• [Task set]
• a. In the PostgreSQL joins article, which table does a hash join use to build its hash table?
• b. Replace "article" with "post" in the PostgreSQL joins article, and write out the passage between "Introduction." and "and nested loop.", inclusive.

• [Extract]
What are merge join, hash join, and nested loop? Example in PostgreSQL.
Introduction.
In this article, let’s examine three key types of physical joins that PostgreSQL uses, when performing logical outer and inner joins:
- merge join,
- hash join,
- and nested loop.
Why did I start by mentioning the distinction between physical and logical joins? These are the different levels. When you write the SQL queries using LEFT OUTER JOIN or RIGHT JOIN, this is the logical level of JOINs. It is typically used for the Cartesian products, where the rows satisfying the JOIN condition are kept. How such queries are executed “under the hood” in the RDBMS engine at the physical level? It’s depended on several factors:
- the size of the tables involved in the join operation,
- the amount of memory allocated to “work_mem” for sort operations and “hash_mem_multiplier” for hash operations,
- the presence of indexes,
- the comparison or equality operations applied during the JOIN.
Depending on these conditions, PostgreSQL’s planner may choose one method (algorithm) or another one to execute the logical joins.
Description of each physical JOIN type.
Merge join, this is a method used, when both tables are fairly large and there is already sorted data on the fields (the JOIN keys) through indexes. If the tables data is not presorted, PostgreSQL will sort them before performing the JOIN operation, which may increase costs. The key difference from a hash join is that a merge join requires the data used in the JOIN keys be sorted, whereas a hash join doesn’t require sorting at all. It simply builds a hash table and uses it to find the matches. It is also worth adding that a merge join is particularly useful for range joins (e.g., >=
, <=
), as after sorting it can efficiently handle such conditions.
Hash join, this is a method using hashing, which is used when the data required for the JOIN operation is not sorted. The algorithm works by selecting one of the tables (usually the smaller one by the memory size) and creating a record in a hash table for each of its rows. Then the other table (the larger one) is scanned, and each row is compared against the hash table. If a match is found for the required values, the rows are combined. It’s also worth emphasizing, that PostgreSQL takes the smaller table to create the hash table in order to minimize memory usage. This hash table is then used to quickly find the matches in the second larger table. To conclude, a hash join is most commonly used for the large tables, when there are no indexes or when the data is not sorted, and the JOIN condition involves exact matches =
. Range joins are generally less efficient with a hash join algorithm.
Nested Loop, this is a method using the nested loops, where for each value in one table, it searches for a corresponding value in the other table. More specifically, it takes the first value from the first table and sequentially compares it with all values in the second table. If a match is found, the record is included in the final data set. Once the value from the first table has been compared with all values in the second table, the next value from the first smaller table is taken, and the comparison occurs again with all values in the second table. This process continues until every value from the first table has been compared with every value from the second table, which is why the method is called a “nested loop” (since the entire process continues until all values are compared in a nested manner).

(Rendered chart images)
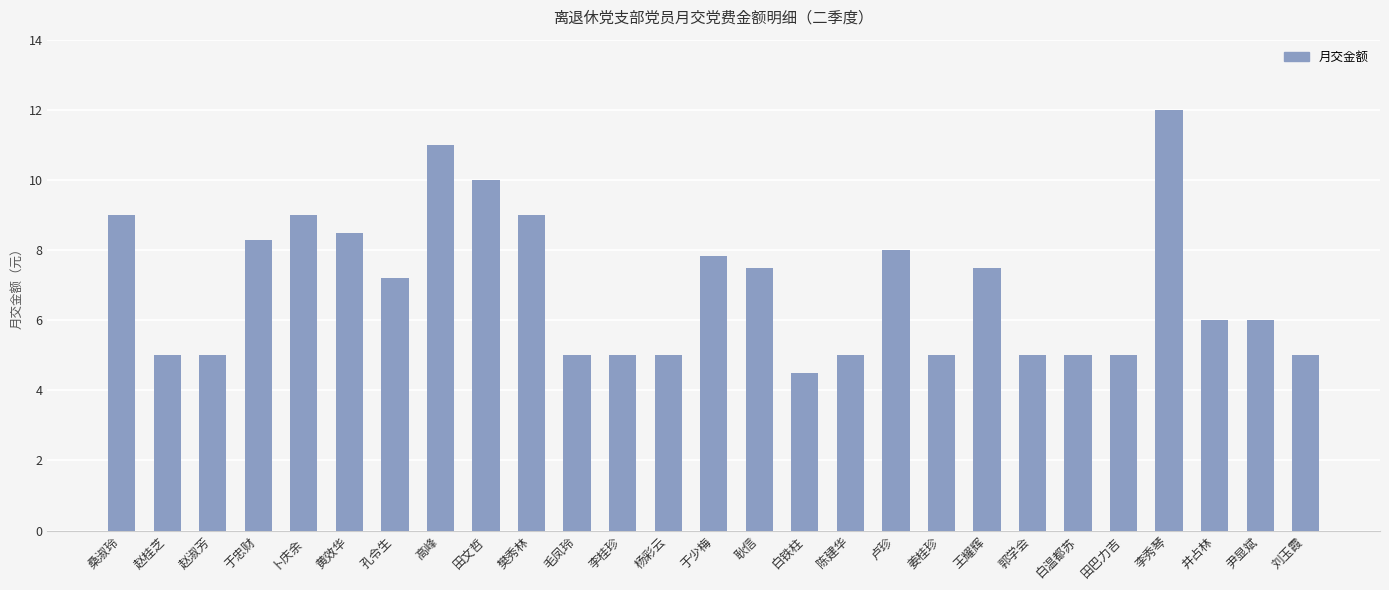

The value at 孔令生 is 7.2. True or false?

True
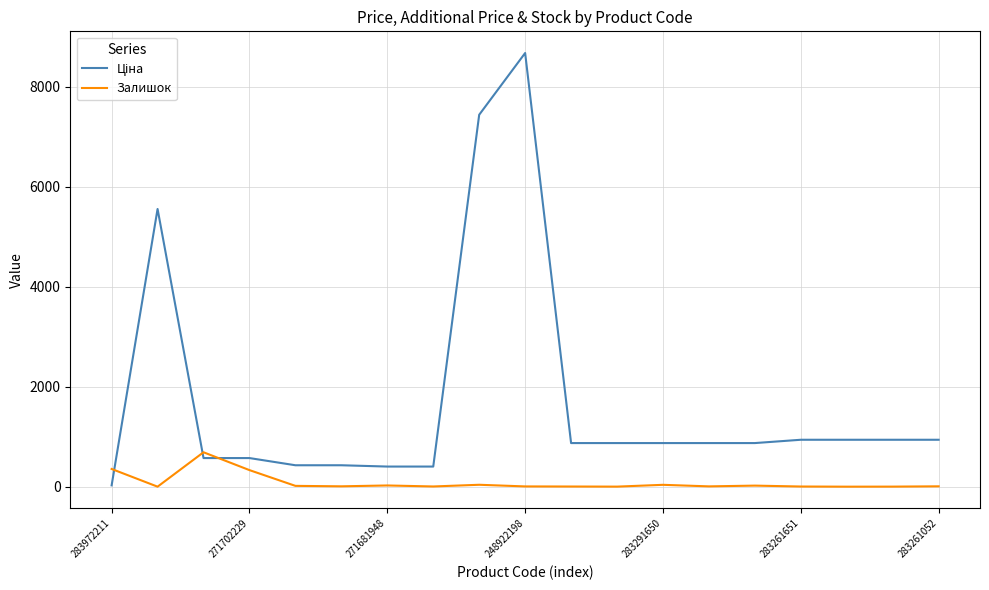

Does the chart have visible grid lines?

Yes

• [Task-by-task results]
• a. The smaller table, to minimize memory usage.

• b.
Introduction.
In this post, let’s examine three key types of physical joins that PostgreSQL uses, when performing logical outer and inner joins:
- merge join,
- hash join,
- and nested loop.